- _What this task involves_
Reproduce exactly, and only, the lines of the material below running from the line bearing "39: (831, 333, 2.79)" through the line bearing "43: (317, 251, 2.06)". Leave any pictures out.

** Exercise materials follows **

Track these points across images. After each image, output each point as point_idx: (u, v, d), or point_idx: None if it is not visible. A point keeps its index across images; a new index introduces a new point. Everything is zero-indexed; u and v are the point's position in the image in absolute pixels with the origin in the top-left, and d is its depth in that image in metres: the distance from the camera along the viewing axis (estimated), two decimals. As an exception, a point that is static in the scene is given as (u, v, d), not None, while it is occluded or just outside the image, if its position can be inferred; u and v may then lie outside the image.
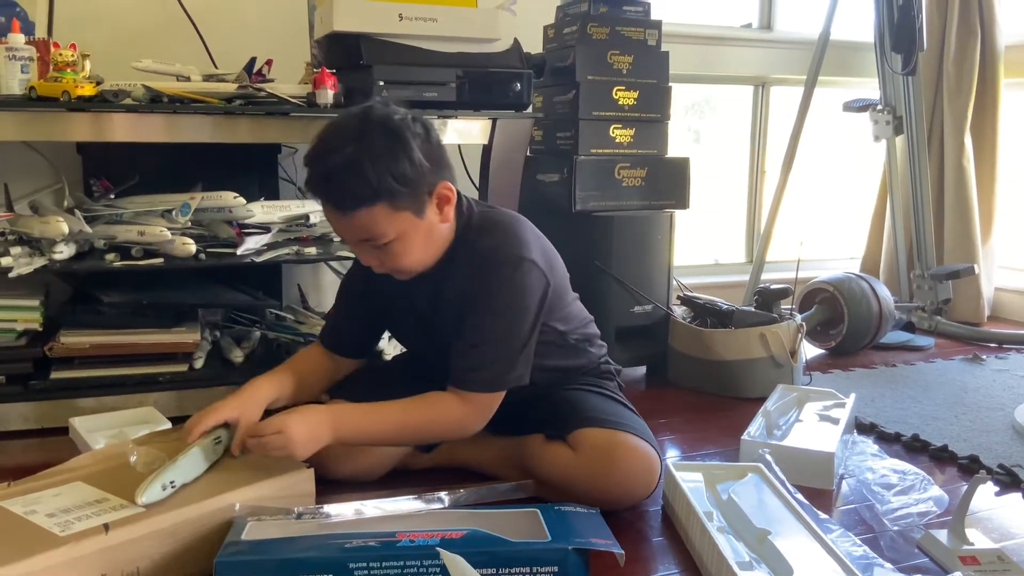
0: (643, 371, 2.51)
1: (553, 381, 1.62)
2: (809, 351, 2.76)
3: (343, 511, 1.33)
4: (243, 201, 1.98)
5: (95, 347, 1.93)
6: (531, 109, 2.12)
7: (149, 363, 1.97)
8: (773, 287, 2.43)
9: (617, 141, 2.40)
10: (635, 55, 2.40)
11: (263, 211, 2.05)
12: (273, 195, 2.31)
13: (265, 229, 2.07)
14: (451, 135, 2.04)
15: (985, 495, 1.65)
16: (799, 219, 3.47)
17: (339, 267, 2.55)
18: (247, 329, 2.27)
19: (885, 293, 2.79)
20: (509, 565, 1.19)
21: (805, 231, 3.53)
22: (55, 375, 1.91)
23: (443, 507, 1.40)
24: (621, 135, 2.40)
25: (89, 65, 1.85)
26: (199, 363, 2.03)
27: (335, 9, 1.90)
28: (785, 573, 1.22)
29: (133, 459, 1.39)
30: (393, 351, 2.00)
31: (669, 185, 2.48)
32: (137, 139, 1.83)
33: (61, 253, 1.84)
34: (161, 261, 1.90)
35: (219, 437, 1.44)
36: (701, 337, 2.33)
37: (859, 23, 3.17)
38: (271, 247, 2.04)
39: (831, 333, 2.79)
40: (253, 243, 2.00)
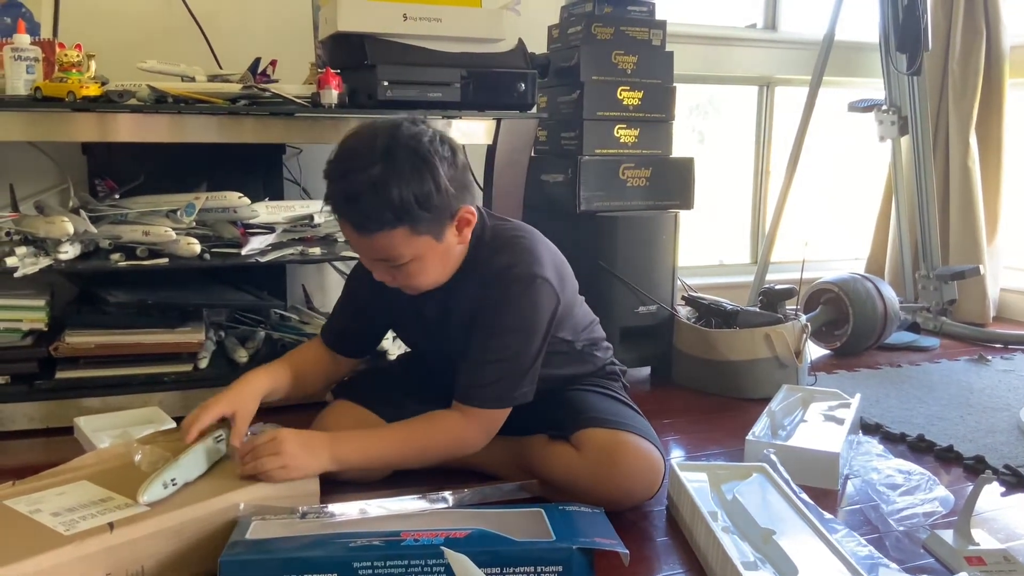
0: (647, 371, 2.51)
1: (559, 387, 1.62)
2: (814, 351, 2.76)
3: (347, 510, 1.32)
4: (248, 201, 1.98)
5: (100, 347, 1.93)
6: (535, 109, 2.12)
7: (154, 363, 1.97)
8: (778, 287, 2.43)
9: (621, 141, 2.40)
10: (639, 55, 2.40)
11: (267, 211, 2.06)
12: (277, 195, 2.31)
13: (269, 229, 2.07)
14: (455, 136, 2.03)
15: (991, 495, 1.65)
16: (804, 219, 3.47)
17: (343, 267, 2.56)
18: (251, 329, 2.27)
19: (890, 294, 2.78)
20: (513, 564, 1.19)
21: (810, 231, 3.53)
22: (60, 375, 1.91)
23: (447, 507, 1.40)
24: (625, 135, 2.40)
25: (94, 65, 1.85)
26: (204, 363, 2.03)
27: (339, 9, 1.90)
28: (790, 573, 1.22)
29: (137, 458, 1.39)
30: (397, 351, 2.00)
31: (674, 185, 2.47)
32: (142, 139, 1.84)
33: (66, 253, 1.85)
34: (166, 261, 1.91)
35: (220, 435, 1.44)
36: (706, 337, 2.33)
37: (864, 23, 3.17)
38: (275, 247, 2.04)
39: (836, 333, 2.79)
40: (258, 243, 2.00)
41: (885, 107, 3.04)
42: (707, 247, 3.43)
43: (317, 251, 2.06)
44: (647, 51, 2.43)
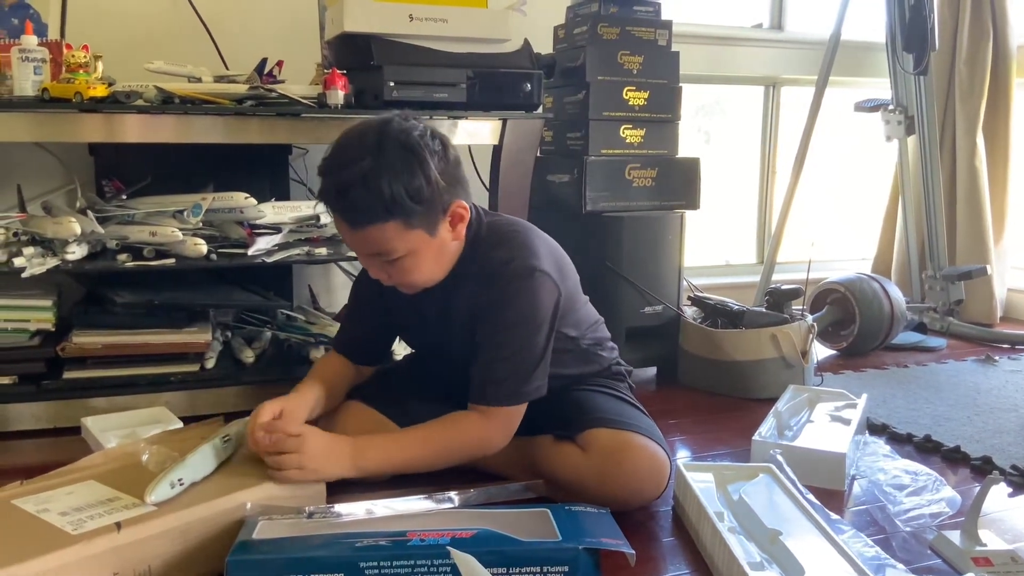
0: (653, 372, 2.51)
1: (565, 387, 1.62)
2: (820, 352, 2.75)
3: (354, 510, 1.33)
4: (254, 202, 1.99)
5: (107, 347, 1.94)
6: (541, 110, 2.12)
7: (161, 363, 1.98)
8: (784, 288, 2.42)
9: (627, 141, 2.40)
10: (645, 55, 2.40)
11: (274, 212, 2.06)
12: (284, 196, 2.31)
13: (276, 230, 2.07)
14: (461, 136, 2.05)
15: (998, 496, 1.64)
16: (810, 220, 3.47)
17: (349, 268, 2.56)
18: (258, 329, 2.27)
19: (897, 294, 2.78)
20: (519, 565, 1.19)
21: (816, 232, 3.53)
22: (67, 375, 1.92)
23: (453, 507, 1.40)
24: (631, 135, 2.40)
25: (101, 66, 1.86)
26: (210, 363, 2.04)
27: (346, 10, 1.90)
28: (796, 573, 1.22)
29: (145, 458, 1.40)
30: (403, 351, 2.00)
31: (680, 185, 2.47)
32: (149, 140, 1.84)
33: (73, 253, 1.86)
34: (173, 261, 1.91)
35: (228, 435, 1.44)
36: (712, 338, 2.33)
37: (870, 23, 3.17)
38: (282, 247, 2.05)
39: (842, 334, 2.78)
40: (264, 243, 2.01)
41: (892, 107, 3.04)
42: (713, 247, 3.43)
43: (323, 251, 2.07)
44: (653, 51, 2.43)
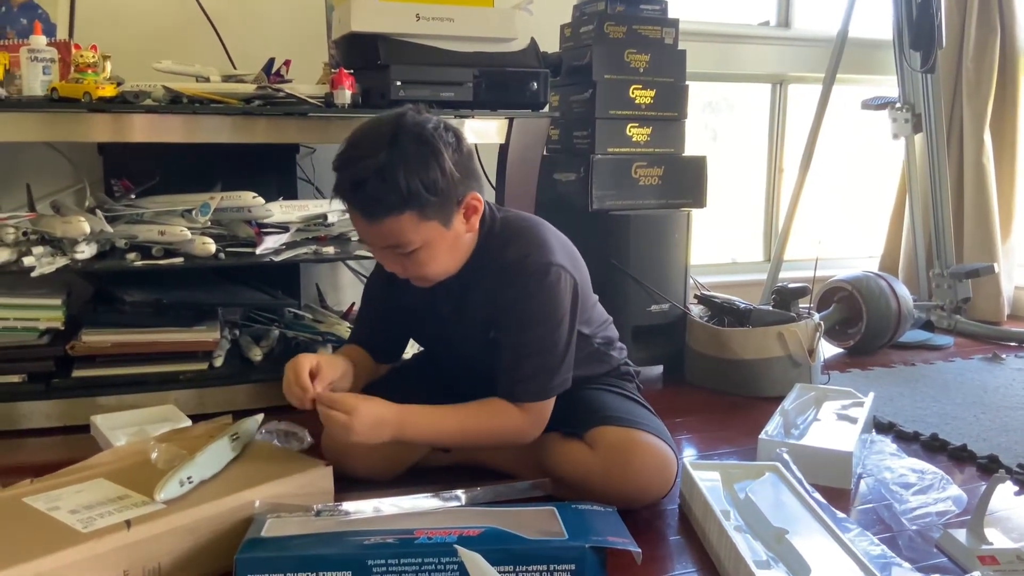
0: (660, 370, 2.51)
1: (574, 386, 1.61)
2: (827, 350, 2.75)
3: (362, 509, 1.33)
4: (262, 201, 1.99)
5: (116, 346, 1.95)
6: (548, 108, 2.13)
7: (169, 361, 1.99)
8: (791, 286, 2.42)
9: (634, 140, 2.40)
10: (652, 54, 2.40)
11: (282, 211, 2.07)
12: (291, 195, 2.32)
13: (284, 229, 2.08)
14: (468, 135, 2.03)
15: (1004, 495, 1.64)
16: (817, 218, 3.46)
17: (357, 266, 2.57)
18: (266, 328, 2.28)
19: (904, 292, 2.77)
20: (526, 563, 1.19)
21: (823, 230, 3.52)
22: (77, 373, 1.93)
23: (460, 505, 1.40)
24: (638, 134, 2.40)
25: (110, 66, 1.87)
26: (219, 361, 2.05)
27: (353, 10, 1.91)
28: (803, 572, 1.22)
29: (154, 456, 1.41)
30: (411, 350, 2.01)
31: (686, 184, 2.47)
32: (157, 139, 1.85)
33: (83, 253, 1.87)
34: (181, 260, 1.92)
35: (236, 434, 1.45)
36: (718, 336, 2.33)
37: (877, 20, 3.16)
38: (289, 246, 2.06)
39: (849, 332, 2.78)
40: (272, 242, 2.01)
41: (899, 105, 3.03)
42: (720, 245, 3.43)
43: (330, 250, 2.07)
44: (659, 49, 2.43)
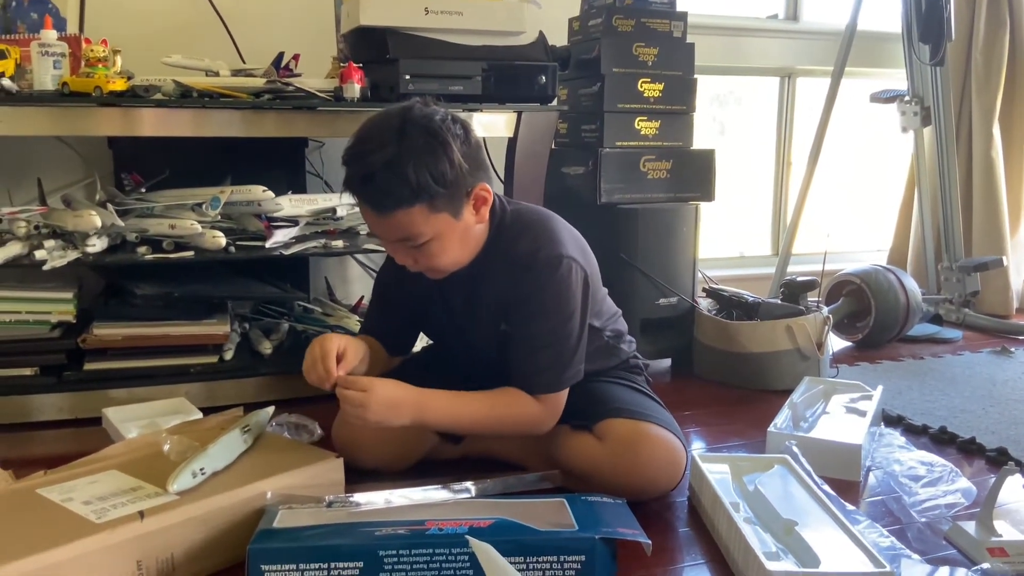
0: (668, 363, 2.51)
1: (584, 379, 1.62)
2: (836, 344, 2.75)
3: (373, 500, 1.34)
4: (271, 195, 2.00)
5: (127, 339, 1.96)
6: (556, 102, 2.13)
7: (180, 355, 2.00)
8: (799, 279, 2.42)
9: (642, 133, 2.40)
10: (660, 47, 2.40)
11: (291, 204, 2.07)
12: (300, 189, 2.32)
13: (293, 222, 2.09)
14: (476, 128, 2.03)
15: (1013, 487, 1.63)
16: (826, 211, 3.45)
17: (365, 260, 2.58)
18: (275, 321, 2.29)
19: (912, 285, 2.77)
20: (536, 554, 1.20)
21: (832, 223, 3.51)
22: (88, 366, 1.94)
23: (470, 497, 1.41)
24: (646, 127, 2.40)
25: (120, 60, 1.87)
26: (229, 355, 2.06)
27: (361, 3, 1.91)
28: (812, 564, 1.22)
29: (166, 448, 1.42)
30: (420, 344, 2.01)
31: (694, 177, 2.47)
32: (167, 133, 1.86)
33: (94, 246, 1.87)
34: (192, 254, 1.93)
35: (248, 426, 1.46)
36: (727, 329, 2.33)
37: (886, 13, 3.15)
38: (299, 240, 2.06)
39: (858, 325, 2.78)
40: (281, 236, 2.02)
41: (908, 98, 3.02)
42: (728, 239, 3.42)
43: (340, 244, 2.08)
44: (668, 43, 2.42)
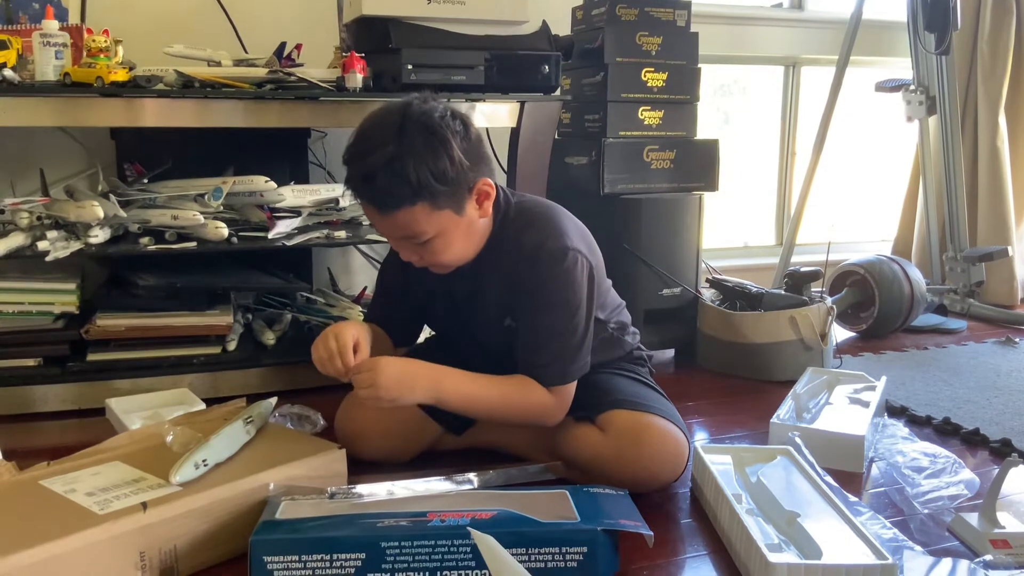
0: (671, 354, 2.51)
1: (589, 371, 1.62)
2: (840, 334, 2.75)
3: (375, 491, 1.34)
4: (274, 185, 2.00)
5: (130, 329, 1.96)
6: (559, 92, 2.12)
7: (183, 345, 2.00)
8: (803, 270, 2.41)
9: (646, 123, 2.39)
10: (664, 36, 2.39)
11: (293, 195, 2.07)
12: (303, 179, 2.32)
13: (295, 213, 2.09)
14: (479, 118, 2.05)
15: (1017, 478, 1.63)
16: (830, 201, 3.45)
17: (368, 250, 2.58)
18: (278, 312, 2.29)
19: (917, 275, 2.76)
20: (539, 545, 1.20)
21: (836, 213, 3.51)
22: (91, 357, 1.94)
23: (473, 488, 1.41)
24: (650, 117, 2.39)
25: (122, 51, 1.87)
26: (232, 345, 2.06)
27: (364, -7, 1.91)
28: (814, 555, 1.22)
29: (169, 439, 1.42)
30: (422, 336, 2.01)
31: (698, 167, 2.46)
32: (169, 124, 1.85)
33: (96, 237, 1.87)
34: (194, 245, 1.93)
35: (250, 417, 1.46)
36: (730, 320, 2.32)
37: (892, 2, 3.13)
38: (301, 231, 2.06)
39: (862, 316, 2.77)
40: (284, 227, 2.02)
41: (913, 87, 3.01)
42: (732, 229, 3.42)
43: (342, 234, 2.08)
44: (672, 32, 2.41)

** End of Exercise materials **

- _Exercise result_
39: (831, 333, 2.79)
40: (253, 243, 2.00)
0: (647, 371, 2.51)
1: (559, 387, 1.62)
2: (814, 351, 2.76)
3: (347, 510, 1.32)
4: (248, 201, 1.98)
5: (100, 347, 1.93)
6: (535, 109, 2.12)
7: (154, 363, 1.97)
8: (778, 287, 2.43)
9: (621, 141, 2.40)
10: (639, 55, 2.40)
11: (267, 211, 2.06)
12: (277, 195, 2.31)
13: (269, 229, 2.07)
14: (455, 136, 2.03)
15: (991, 495, 1.65)
16: (804, 219, 3.47)
17: (343, 267, 2.56)
18: (251, 329, 2.27)
19: (890, 294, 2.78)
20: (513, 564, 1.19)
21: (810, 231, 3.53)
22: (60, 375, 1.91)
23: (447, 507, 1.40)
24: (625, 135, 2.40)
25: (94, 65, 1.85)
26: (204, 363, 2.03)
27: (339, 9, 1.90)
28: (790, 573, 1.22)
29: (137, 458, 1.39)
30: (397, 351, 2.00)
31: (674, 185, 2.47)
32: (142, 139, 1.84)
33: (66, 253, 1.85)
34: (166, 261, 1.91)
35: (220, 435, 1.44)
36: (706, 337, 2.33)
37: (864, 23, 3.17)
38: (275, 247, 2.04)
39: (836, 333, 2.79)
40: (258, 243, 2.00)
41: (885, 107, 3.04)
42: (707, 247, 3.43)
43: (317, 251, 2.06)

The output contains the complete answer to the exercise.